A recent article by Barry Smith in the
Elko Daily Free Press delves into the tall tales and hoaxes that were the hallmark of Nevada journalism in the late 19th century. Mark Twain is the best known of these Nevada journalist hoaxers. But another master of the art form was Sam Davis, creator of the apocryphal
Wabuska Mangler, as well as inventor of a horse-raising horse cart. Smith explains:
You may have passed through Wabuska on your way from Weeks to Weed Heights without realizing this tiny hamlet once had a feisty newspaper called the Mangler.
Well, it didn’t.
The Wabuska Mangler was entirely made up by Sam Davis, who was editor of The Morning Appeal in Carson City from 1879 to 1898, as a way to get outrageous opinions into the Appeal by attributing them to somebody else. The Mangler was a “wicked little sheet,” Davis wrote, and its editor “a disgrace to journalism.”
One of Davis’s more far-reaching hoaxes was of a horse cart invented by a local blacksmith. It featured a belly-band four feet wide beneath the horse, which enabled the driver to turn a crank and raise the horse off the ground. That way, at the top of a hill, both cart and horse could coast to the bottom.
The story, fed by follow-ups in the Appeal including an illustration, spread around the country until fellow editors called his bluff.
After a little searching, I managed to track down Davis's article about this horse-lifting horse cart. It ran in papers in late 1884/early 1885. It was usually titled either "The Cart Before The Horse" or "Making It Pleasant For The Horse." The cart was said to be the creation of a blacksmith named Mr. Torreyson.
I've reproduced the text of it below. Plus, I was also able to find an illustration of the horse cart reproduced in the
Pacific Rural Press, Vol 29(15), April 11, 1885.
The "Bergh" mentioned in the subtitle of the article was
Henry Bergh, founder of the American Society for the Prevention of Cruelty to Animals.
THE CART BEFORE THE HORSE
How a Nevada Blacksmith Out-Berghs Bergh — A Tale for Travelers
Carson Appeal
Mr. Torreyson, the blacksmith, of this city, is noted for his kindness towards animals. He has just built a road cart, now on exhibition at his blacksmith shop, which is destined to revolutionize traveling by road and to materially lighten the labors of that noble animal, the horse. The idea is to occasionally give the horse a chance to ride in the cart as the driver. the idea was first suggested to Mr. Torreyson by seeing a turtle move along the road carrying his shell with him. The vehicle made by Mr. Torreyson has four high wheels and the place between them arched, so that the horse is hitched under the wagon between the wheels, his head projecting a little beyond the front wheels and his tail just barely clearing the hind wheels. The driver sits just over the horse's neck and the others in the wagon face outward on each side.
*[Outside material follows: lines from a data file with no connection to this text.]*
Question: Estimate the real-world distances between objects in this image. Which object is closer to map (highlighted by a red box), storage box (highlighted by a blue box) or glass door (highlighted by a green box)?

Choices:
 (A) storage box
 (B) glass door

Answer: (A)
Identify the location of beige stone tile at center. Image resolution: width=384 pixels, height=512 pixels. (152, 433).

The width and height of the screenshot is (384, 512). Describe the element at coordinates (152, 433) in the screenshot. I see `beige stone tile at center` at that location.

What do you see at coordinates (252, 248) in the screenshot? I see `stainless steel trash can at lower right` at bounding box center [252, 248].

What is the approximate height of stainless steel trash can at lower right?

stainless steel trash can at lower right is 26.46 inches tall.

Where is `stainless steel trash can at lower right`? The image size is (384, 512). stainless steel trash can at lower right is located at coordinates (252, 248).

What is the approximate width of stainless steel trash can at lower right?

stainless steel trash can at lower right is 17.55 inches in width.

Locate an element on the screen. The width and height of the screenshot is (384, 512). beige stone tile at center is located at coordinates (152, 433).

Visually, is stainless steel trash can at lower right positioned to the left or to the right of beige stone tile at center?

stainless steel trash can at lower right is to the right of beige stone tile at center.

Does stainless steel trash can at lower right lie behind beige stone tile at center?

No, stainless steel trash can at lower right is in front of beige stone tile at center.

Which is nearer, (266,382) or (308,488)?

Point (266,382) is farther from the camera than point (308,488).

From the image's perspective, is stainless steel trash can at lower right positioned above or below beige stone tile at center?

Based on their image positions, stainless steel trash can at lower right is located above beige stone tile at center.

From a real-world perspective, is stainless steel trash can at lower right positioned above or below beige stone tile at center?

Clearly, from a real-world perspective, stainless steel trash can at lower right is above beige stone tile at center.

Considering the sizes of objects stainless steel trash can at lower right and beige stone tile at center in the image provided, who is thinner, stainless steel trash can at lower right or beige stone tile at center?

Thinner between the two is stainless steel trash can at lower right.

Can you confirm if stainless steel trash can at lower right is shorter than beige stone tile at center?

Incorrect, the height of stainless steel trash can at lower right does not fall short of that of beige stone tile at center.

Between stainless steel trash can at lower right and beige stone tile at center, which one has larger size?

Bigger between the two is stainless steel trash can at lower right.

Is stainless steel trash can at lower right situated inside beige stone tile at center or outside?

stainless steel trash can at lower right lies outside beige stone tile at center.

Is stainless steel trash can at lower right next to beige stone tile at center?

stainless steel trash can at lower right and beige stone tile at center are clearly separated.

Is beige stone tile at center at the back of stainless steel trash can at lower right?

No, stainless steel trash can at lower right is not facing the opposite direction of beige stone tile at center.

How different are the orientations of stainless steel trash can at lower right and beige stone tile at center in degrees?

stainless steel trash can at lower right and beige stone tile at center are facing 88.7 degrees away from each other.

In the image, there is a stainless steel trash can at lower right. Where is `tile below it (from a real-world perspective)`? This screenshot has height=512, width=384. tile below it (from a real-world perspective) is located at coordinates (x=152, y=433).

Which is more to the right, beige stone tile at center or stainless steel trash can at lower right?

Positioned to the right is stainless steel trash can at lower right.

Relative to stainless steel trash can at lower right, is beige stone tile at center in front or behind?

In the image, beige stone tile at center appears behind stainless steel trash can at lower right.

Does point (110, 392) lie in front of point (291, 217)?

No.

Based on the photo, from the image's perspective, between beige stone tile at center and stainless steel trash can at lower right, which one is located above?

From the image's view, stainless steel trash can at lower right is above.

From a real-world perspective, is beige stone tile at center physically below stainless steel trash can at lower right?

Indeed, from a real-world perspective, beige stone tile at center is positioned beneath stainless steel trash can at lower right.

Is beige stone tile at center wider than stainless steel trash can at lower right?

The horse is so fastened that the pulling is distributed over his body and does not all come of his neck and shoulders. In this position he is greatly protected from the sun and storm and thereby enabled to make long journeys with less fatigue.
But the principal part of the invention lies in a belly-band about four feet wide passing under the horse. When you reach the top of a long hill, down which a horse would have to go slowly as he held back the load, you simply turn a crank and it lifts the horse off its feet several inches from the ground and the vehicle then runs down the hill of its own momentum. It is provided with a steering apparatus and a brake, that the vehicle may be steered and its velocity regulated.
Several times during the day the tired horse has a chance to ride and is very much rested. Also when the horse attempts to run away you wind up the crank and he is lifted off the ground perfectly hopeless.